PROFILE

 

     Guillermo "Bill" Ipsan was born in Havana, Cuba. He can trace his ancestry from around the globe; Africa, Cuba, Spain, and China. During the Cuban Revolution, Bill's family left the country to resettle in the United States. They left behind a genteel way of life in an affluent neighborhood of Havana that boasted palm-lined streets and beautiful estates to take up residence in the tenements of New York City. Among the few possessions that arrived with them in their new home were their family photographs.
     Those photographs made a lasting impression on Bill; they were the memories of what the family had left behind, what they had once been. Now, the streets of New York City became his new reality.
     As early as 8-years old, he began to capture the urban landscapes that surrounded him through his camera. It was his way of being in control, of feeling safe and creating beauty from a harsh environment.
     "I look to captivate the beauty in our life's walk, that, which we may pass by or may never see.

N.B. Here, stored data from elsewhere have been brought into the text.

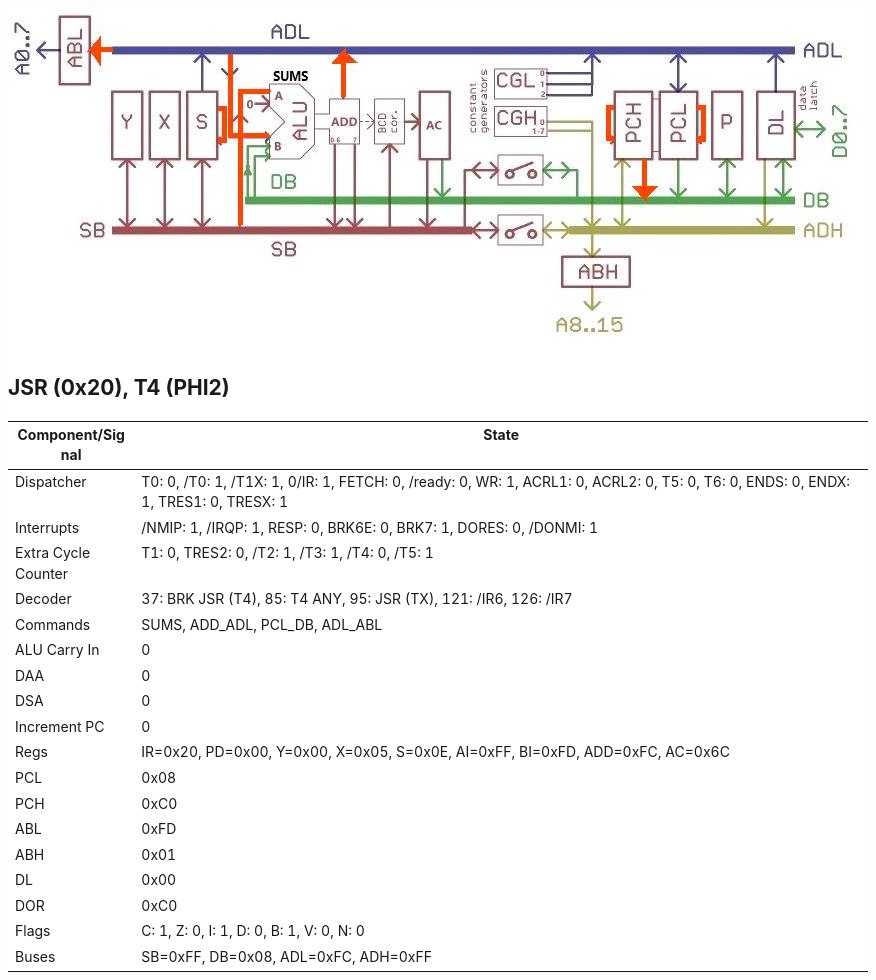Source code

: ![20_JSR_T4_PHI1](/BreakingNESWiki/imgstore/ops/20_JSR_T4_PHI1.jpg)

## JSR (0x20), T4 (PHI2)

|Component/Signal|State|
|---|---|
|Dispatcher|T0: 0, /T0: 1, /T1X: 1, 0/IR: 1, FETCH: 0, /ready: 0, WR: 1, ACRL1: 0, ACRL2: 0, T5: 0, T6: 0, ENDS: 0, ENDX: 1, TRES1: 0, TRESX: 1|
|Interrupts|/NMIP: 1, /IRQP: 1, RESP: 0, BRK6E: 0, BRK7: 1, DORES: 0, /DONMI: 1|
|Extra Cycle Counter|T1: 0, TRES2: 0, /T2: 1, /T3: 1, /T4: 0, /T5: 1|
|Decoder|37: BRK JSR (T4), 85: T4 ANY, 95: JSR (TX), 121: /IR6, 126: /IR7|
|Commands|SUMS, ADD_ADL, PCL_DB, ADL_ABL|
|ALU Carry In|0|
|DAA|0|
|DSA|0|
|Increment PC|0|
|Regs|IR=0x20, PD=0x00, Y=0x00, X=0x05, S=0x0E, AI=0xFF, BI=0xFD, ADD=0xFC, AC=0x6C|
|PCL|0x08|
|PCH|0xC0|
|ABL|0xFD|
|ABH|0x01|
|DL|0x00|
|DOR|0xC0|
|Flags|C: 1, Z: 0, I: 1, D: 0, B: 1, V: 0, N: 0|
|Buses|SB=0xFF, DB=0x08, ADL=0xFC, ADH=0xFF|
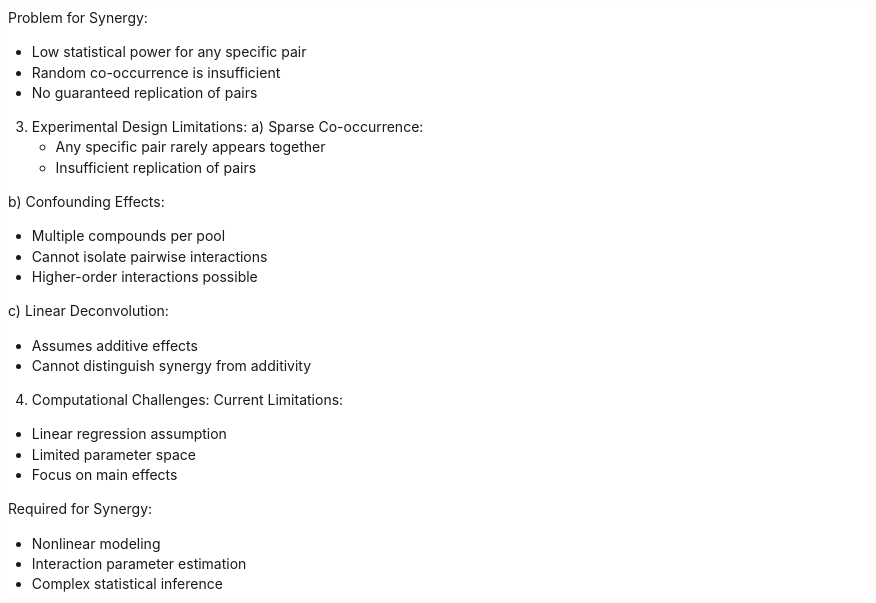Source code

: Problem for Synergy:
- Low statistical power for any specific pair
- Random co-occurrence is insufficient
- No guaranteed replication of pairs

3. Experimental Design Limitations:
a) Sparse Co-occurrence:
   - Any specific pair rarely appears together
   - Insufficient replication of pairs

b) Confounding Effects:
   - Multiple compounds per pool
   - Cannot isolate pairwise interactions
   - Higher-order interactions possible

c) Linear Deconvolution:
   - Assumes additive effects
   - Cannot distinguish synergy from additivity

4. Computational Challenges:
Current Limitations:
- Linear regression assumption
- Limited parameter space
- Focus on main effects

Required for Synergy:
- Nonlinear modeling
- Interaction parameter estimation
- Complex statistical inference







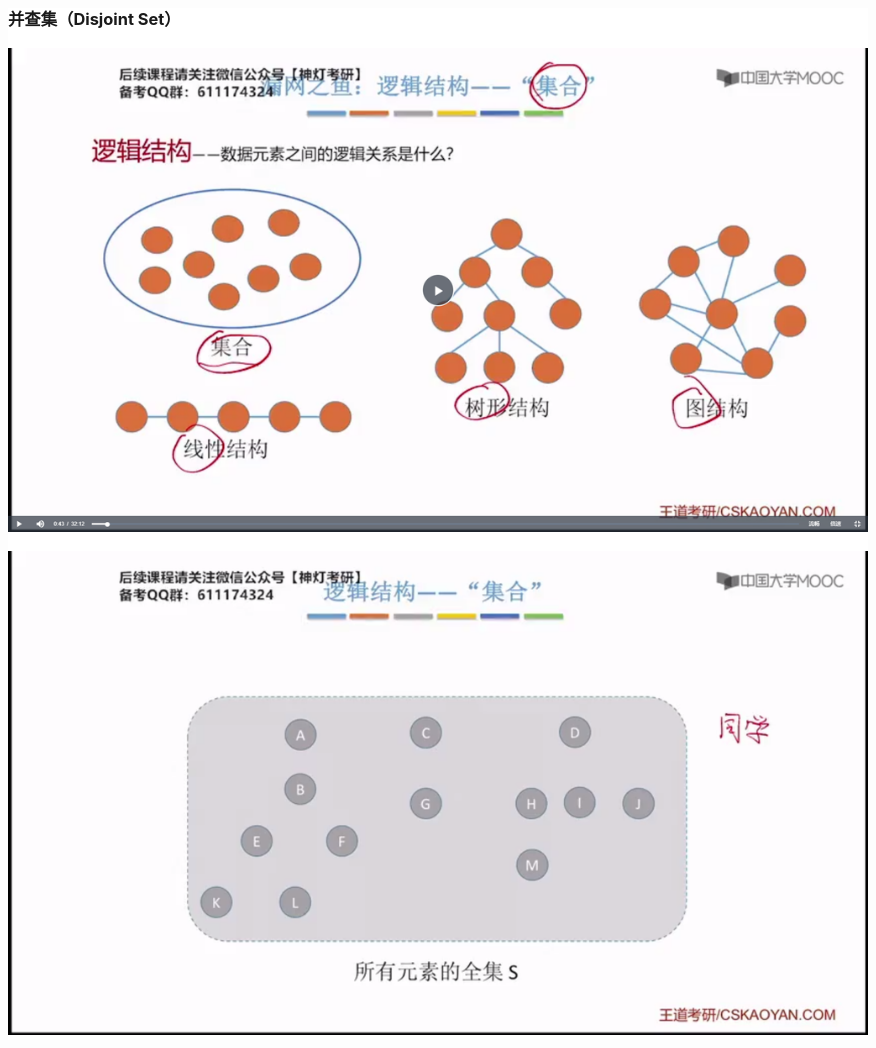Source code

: ### 并查集（Disjoint Set）

![image-20220703202305096](assets/image-20220703202305096.png)

![image-20220703202328321](assets/image-20220703202328321.png)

My challenge is in creating an opportunity to ascertain beauty in the ordinary, to create life from the mundane. No matter how lost, broken or passed over, a pile of trash can become an eclectic and balanced work that resonates with color, balance and ambiguity. A tattered wall makes its own statement; it can co-exist in beautiful harmony with new surroundings. Recreating its own life, these decaying objects remind us that all things have value, just like every one of us has value."
     "A powerful image illuminates and resonates with that captured moment in time and place. Though it may capture time, the image itself, becomes timeless. There is no separation between the viewer, the experience or the image. We become one."

 

LAS CUATRO PAREDES

 

Trabajo en arte fotografico:

 

Publicación periodística.

 

     Las fotos recientes de Bill Ipsan funcionan tanto como las cosas que ellas representan, estructuras largas y abstractas. Combinando composición mínima con máximo detalle, de superficie plana pero con percepción de profundidad, cosas y expresiones parecen separarse mientras la dimensión de los objetos parece converger.
     Dentro de la rica historia de fotografiar viejas paredes, las imágenes de Ipsan también entregan un contenido cultural con un toque psicológico. Por ejemplo, así como las ideas de Freudian comenzaron a influenciar el desarrollo de la cultura Americana en Estados Unidos, la sombra del McCarthylismo acortó severamente los documentales y otras formas de expresión aclamando cambio social. Ante tal obstáculo político muchos fotógrafos durante la guerra fría literalmente dirigieron sus cámaras hacia estas superficies de impresionismo abstracto y estilos introspectivos de arte que surgieron mas relevantes.
     El trabajo de Bill Ipsan explora esta clase de revelaciones y secretismos. Dobleces gastados, deshilados, anuncios rotos, grafiti y el reflejo del flash de la cámara del artista sobre superficies reflejantes representa el acto de ver a través de los hoyos de un colador. La aparente composición sin detalle definido, también provee sin embargo un sentido musical y ritmo subconsciente de oportunidad y selección en el trayectoIn.

 

EDIFICE COMPLEX

 

     Edifice Complex, Bill Ipsan's recent photographs function like the things they depict, large abstract structures. Combining minimal composition with maximal detail, flatness of surface with perception of depth, forms and meanings seem to diverge while the dimension of objects appears to converge.
     Since there is a rich history of photographing weathered walls, Ipan's imagery also delivers cultural content with a psychological bent. For example, in the 1950s just as Freudian ideas began to influence the development of popular culture in the United States, spectacles of McCarthyism curtailed documentary and other forms of work that advocated social change. Up against a political wall, many photographers during that period literally turned their cameras toward these surfaces as abstract expressionism and introspective modes of work became more prevalent.
     Ipsan's project explores these kinds of revelations and concealments. Frayed seams, tread marks, tattered billboards, graffiti, and the glare of the artist's own flash upon reflective surfaces, depict an act of seeing riddled with implication. Ipsan's framing of seemingly random detail, however, provides a musical sense of subconscious rhythms of chance, and choice, along the way.